Cautious Hero: The Hero Is Overpowered but Overly Cautious
by Christopher Farris,
How would you rate episode 4 of
Cautious Hero: The Hero Is Overpowered but Overly Cautious ?
Cautious Hero continues to inhabit an odd place on the serious-to-parody scale. In spite of large parts of its first episode and other comedy beats scattered throughout (particularly in the third) it hasn't really dedicated itself to skewering specific isekai tropes. It instead shoots for more of an irreverent tone of anticlimax, spiced up with a lot of background silliness courtesy of Ristarte. It's also willing to actually get rather straight-faced when it feels the time is right, playing some situations more seriously than you might expect given the show's usual efforts. That's all especially apparent in this fourth episode, leaving it feeling rather uneven, but not to a degree that can say it's a failure.

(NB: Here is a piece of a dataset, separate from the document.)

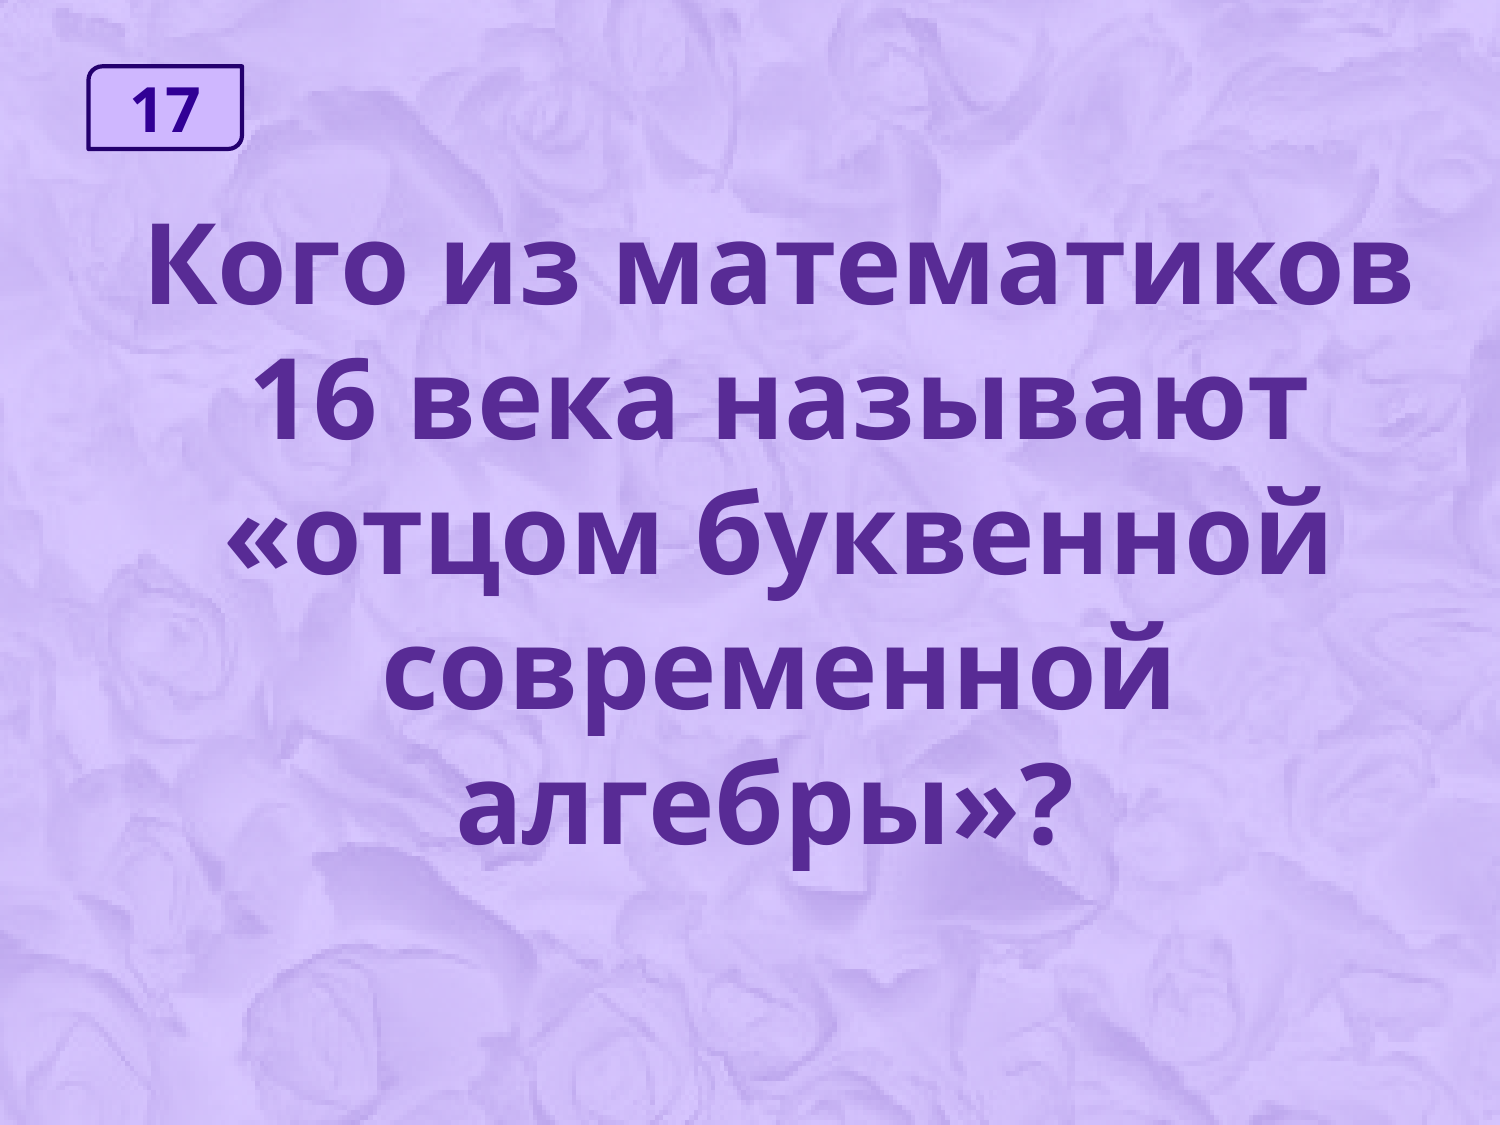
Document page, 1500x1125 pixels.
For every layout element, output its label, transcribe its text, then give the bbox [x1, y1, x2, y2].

text_box 17 [86, 64, 245, 152]
text_box Кого из математиков 16 века называют «отцом буквенной современной алгебры»? [88, 184, 1471, 875]
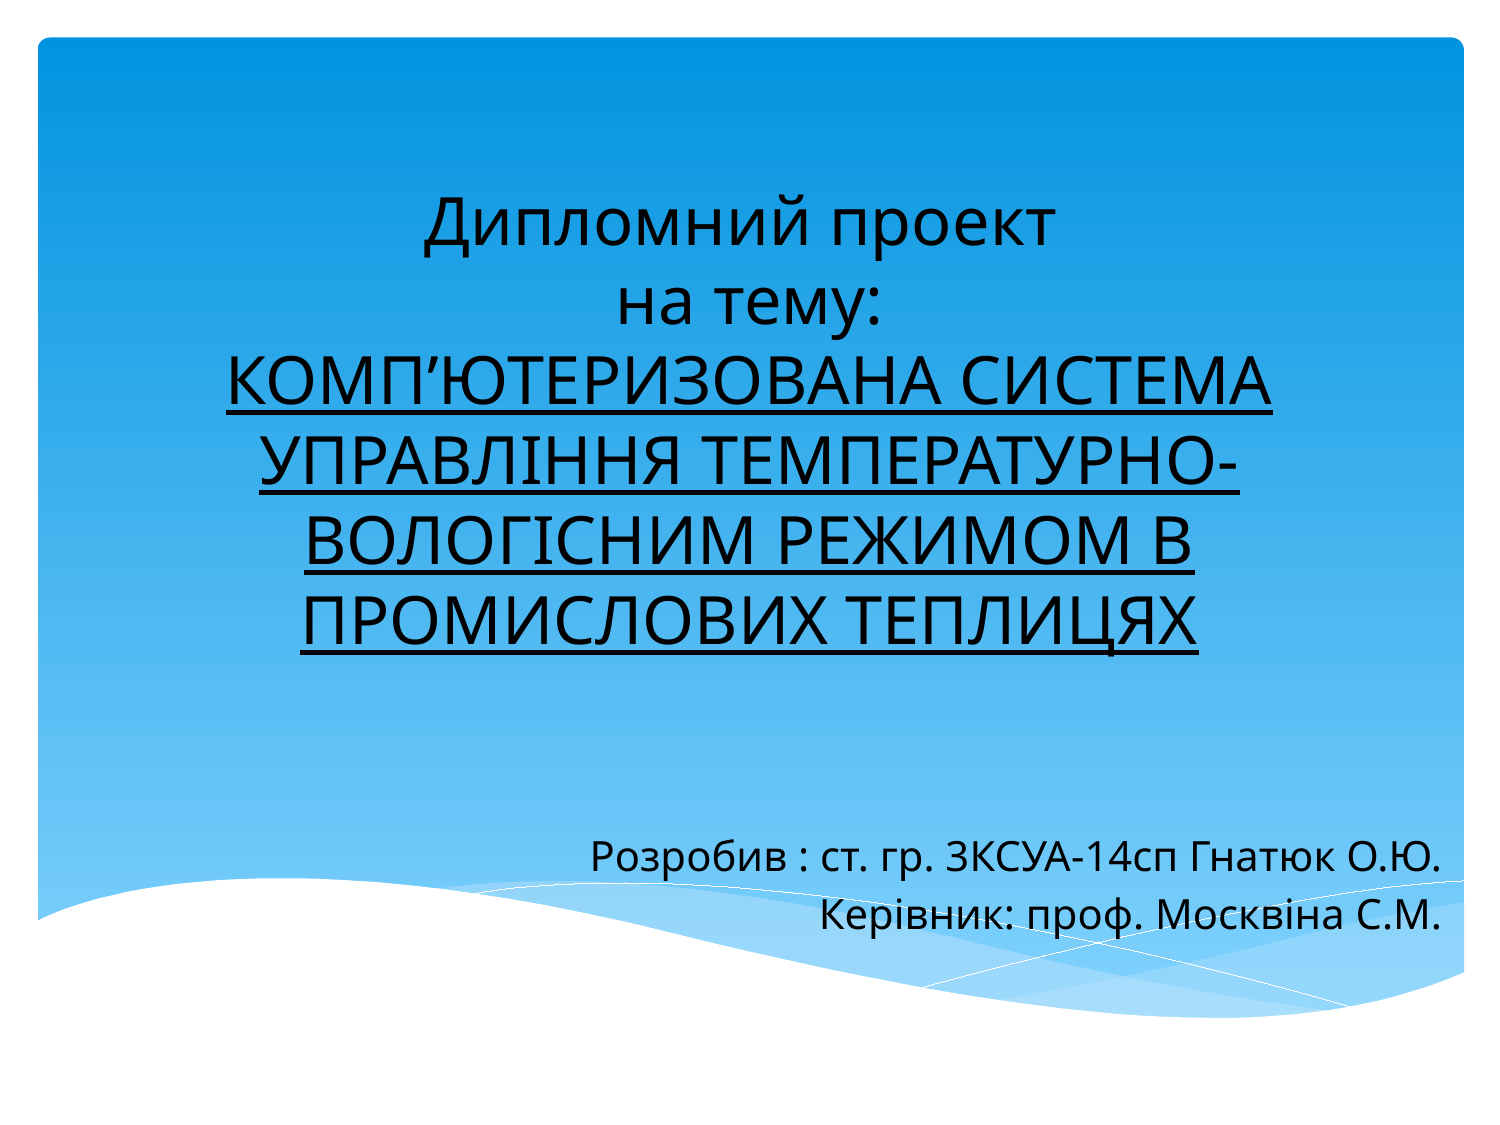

One problem we're encountering at this point is that Seiya's personality is fine as a one-off gag, but the longer it goes and the more he has to interact with people who don't have the reactive comedy gold of Ristarte, he starts to wear thin. It's especially apparent in this episode's core conflict regarding Seiya's prospective party members Mash and Elulu. I get the impression our hero's blunt dismissal of these kids is supposed to be funny, but it mostly makes him come off as a callous jerk, even if we're acclimated enough with his character to know why he's doing it. There's a fine line a characterization like this has to walk between depicting characters as well-worn pragmatists and having them feel simply charmless, and the Cautious Hero seems to be slipping too far one direction.
There do seem to be attempts by now to level-up Seiya's characterization while still maintaining his personality that the whole show is built on. It's shown that, in his own way, he does still want to prioritize saving the people of this world like the hero he's been designated as, even if he absolutely doesn't show it outwardly. We also get a glimpse into how his mindset actually works, at the end as he faces off against another of the Demon Lord's generals. The zealously zombified Deathmagla gloats about how amazing he is for thinking he's planned for every eventuality, but Seiya brushes him off. To Seiya, that degree of preparedness isn't some super-chessmaster personality quirk, it's just something everyone should seek to do in their lives, particularly in this everything-trying-to-kill-you fantasy-land. It's the reason he comes off like he looks down on the kids and Ristarte for not being on that level he considers basically necessary, and it does make me wonder if we'll find out what his life was like and how he lived it before Ristarte summoned him. For now, it's a neat development of what had previously been the simple, singular joke of the series, but then does lead into more of that tonal dissonance as the show moves into depicting Seiya's overt super-preparedness completely seriously. And that just makes it come off like another super-cool always-win power, a bit too much like the ‘normal’ unbeatable isekai protagonists this series seemed to have the knives out for so much earlier.
Everything else this episode is emblematic of that uneven approach: Trying to depict and handle situations in an offbeat way while not straying too far from the isekai appeal or stepping on its toes. A funny little scene of Seiya being concerned about the delivery of a mirror immediately gives whiplashy way to a sinister Skype call from Deathmagla where he gleefully shows off how he's been torturing poor Mash. Seiya has a rather subdued conversation with Ristarte's head goddess Ishtar, seemingly showing off his resourcefulness in using every piece of information at his disposal, dryly leading to his successful encounter with the bad guy, but with Ristarte playing it up like it's more ridiculous than it was presented as. Through it all there's the odd point that Cautious Hero is actually less referential than its straighter-played brethren; It's worth noting that Seiya's caution is an element he simply pays to everything he encounters regardless, rather than being built on him recognizing common game and anime situations and acting accordingly. In some ways that's refreshing given how many other shows fall back on that gimmick, but it does tilt the series further away from being categorized as a true parody.
But through it all there's still Ristarte. Many of her funniest lines are confined to more inner monologue than usual this week, but her delivery's spot-on regardless. Her voicework really can carry whole scenes that would be a drag otherwise, and the show's art seems to have recovered enough for continued solidly funny-faces and a ridiculously-rendered gag about her boobs popping out that I have to admit was pretty sputter-worthy. If the show's going to back off on jokes in other places to leave us just to laugh at Ristarte's ancillary antics, that's a pretty good place for them to concentrate the humor.
Overall though, while I got the sense this episode of Cautious Hero was trying, it still didn't feel like it was doing enough, at least in the sense of being different or interesting. Its premise lends itself to being more outside-the-box than this episode was, but they seemed to fall victim to actually being impressed by its main character's abilities and wanting to show them off. And while I appreciate how that forced necessitated growth in a character who had largely been a punchline up to this point, that shouldn't have to come at the expense of the series's pointed self-awareness. That was one of the few things Cautious Hero had specifically going for it.
Cautious Hero: The Hero Is Overpowered but Overly Cautious is currently streaming on FUNimation.